[Text segment]
****
I have seen this scene a few times. I've never been inclined to think "wow, the Seaview is white on the bottom". The movement is fast enough, that it appears that the underside is merely reflecting light. 

And there are enough underwater shots of her underside, that suggest the _intent_ was that she appear the same color all over.

I am not trashing anyone's models, period. Shoot, I painted my best-effort Aurora Seaview a blue-green, because that's how she looked underwater! 

I have a related question: what real submarines have been painted white, on their lower hulls? 



John P said:


> And the original TV Enterprise was concrete gray overall, no metallic...


It's been a while, since I read about this. The point is, the ship consistently looks white on TV. If they had _wanted_ her to look grey, they certainly had the smarts, to pull it off.


----------



## John P (Sep 1, 1999)

Really? 'Cause I never thoguht it looked white on TV - medium gray-blue, maybe.

here's some underwater shots of the Seaview from the pilot movie, with it's definitely-white belly:
http://inpayne.com/seaview/seaviewpics.html
(Scroll down)


----------



## Brent Gair (Jun 26, 1999)
****
[Source data]
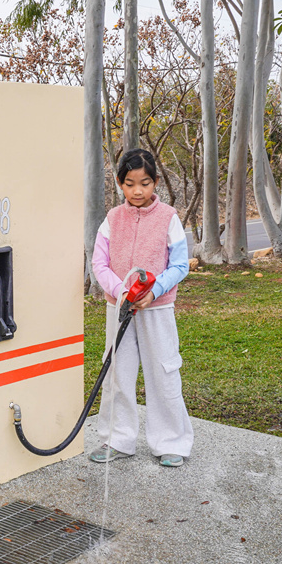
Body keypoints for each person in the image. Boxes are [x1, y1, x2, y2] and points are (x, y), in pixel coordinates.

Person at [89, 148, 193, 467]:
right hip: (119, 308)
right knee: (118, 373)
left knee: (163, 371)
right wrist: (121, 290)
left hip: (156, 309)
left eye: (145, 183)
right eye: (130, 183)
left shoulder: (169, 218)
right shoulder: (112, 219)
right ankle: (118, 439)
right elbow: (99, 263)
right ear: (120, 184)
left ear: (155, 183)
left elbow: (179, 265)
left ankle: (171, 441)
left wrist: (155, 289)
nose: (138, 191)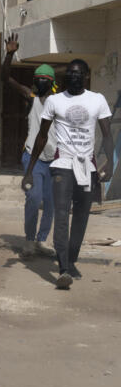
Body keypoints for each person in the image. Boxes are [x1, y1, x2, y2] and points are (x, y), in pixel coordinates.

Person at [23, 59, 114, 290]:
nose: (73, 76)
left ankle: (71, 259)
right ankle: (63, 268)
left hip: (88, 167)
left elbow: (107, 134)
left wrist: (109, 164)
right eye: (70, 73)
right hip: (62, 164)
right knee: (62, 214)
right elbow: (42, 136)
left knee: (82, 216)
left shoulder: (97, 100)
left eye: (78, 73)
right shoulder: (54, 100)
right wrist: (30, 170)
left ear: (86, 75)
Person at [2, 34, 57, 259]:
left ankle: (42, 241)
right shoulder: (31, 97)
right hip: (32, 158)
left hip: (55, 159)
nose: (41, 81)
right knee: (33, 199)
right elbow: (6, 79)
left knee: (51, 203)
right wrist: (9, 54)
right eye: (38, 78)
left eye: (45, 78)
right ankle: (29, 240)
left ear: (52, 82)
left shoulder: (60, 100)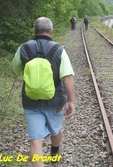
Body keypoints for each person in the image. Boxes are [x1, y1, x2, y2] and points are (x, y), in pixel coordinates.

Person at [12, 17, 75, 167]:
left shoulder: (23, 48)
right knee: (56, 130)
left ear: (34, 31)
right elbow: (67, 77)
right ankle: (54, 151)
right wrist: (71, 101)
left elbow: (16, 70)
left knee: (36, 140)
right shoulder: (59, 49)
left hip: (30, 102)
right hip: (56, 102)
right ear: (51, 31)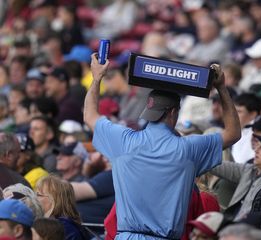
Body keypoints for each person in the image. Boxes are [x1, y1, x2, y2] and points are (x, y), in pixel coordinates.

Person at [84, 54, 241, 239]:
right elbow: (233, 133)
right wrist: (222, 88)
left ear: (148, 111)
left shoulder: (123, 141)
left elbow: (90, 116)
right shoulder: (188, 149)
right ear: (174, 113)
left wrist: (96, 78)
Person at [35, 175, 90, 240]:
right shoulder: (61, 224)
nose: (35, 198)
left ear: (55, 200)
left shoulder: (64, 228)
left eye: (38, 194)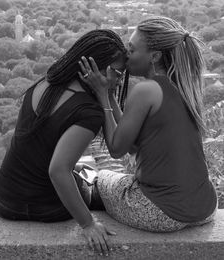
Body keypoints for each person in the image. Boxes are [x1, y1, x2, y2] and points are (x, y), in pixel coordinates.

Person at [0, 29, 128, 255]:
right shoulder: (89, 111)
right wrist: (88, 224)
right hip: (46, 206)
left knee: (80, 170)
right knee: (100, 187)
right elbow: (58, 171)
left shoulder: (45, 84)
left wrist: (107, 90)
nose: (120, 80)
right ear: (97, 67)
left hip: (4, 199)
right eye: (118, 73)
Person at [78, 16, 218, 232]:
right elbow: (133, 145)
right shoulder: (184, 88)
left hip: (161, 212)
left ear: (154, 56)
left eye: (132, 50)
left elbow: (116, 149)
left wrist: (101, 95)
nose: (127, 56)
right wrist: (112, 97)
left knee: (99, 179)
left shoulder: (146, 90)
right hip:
****
[What you need to do]
1: List every distinct color term that appears in the forum thread about the Seaview's paint.
2: In the Seaview thread, what color did the poster paint the Aurora Seaview model?
3: Write out the part of the Seaview thread starting with "Really? 'Cause I" and going on through "(Jun 26, 1999)".

[Responses for each task]
1: white, blue-green, concrete gray, grey, medium gray-blue

2: Blue-green.

3:
Really? 'Cause I never thoguht it looked white on TV - medium gray-blue, maybe.

here's some underwater shots of the Seaview from the pilot movie, with it's definitely-white belly:
http://inpayne.com/seaview/seaviewpics.html
(Scroll down)


----------



## Brent Gair (Jun 26, 1999)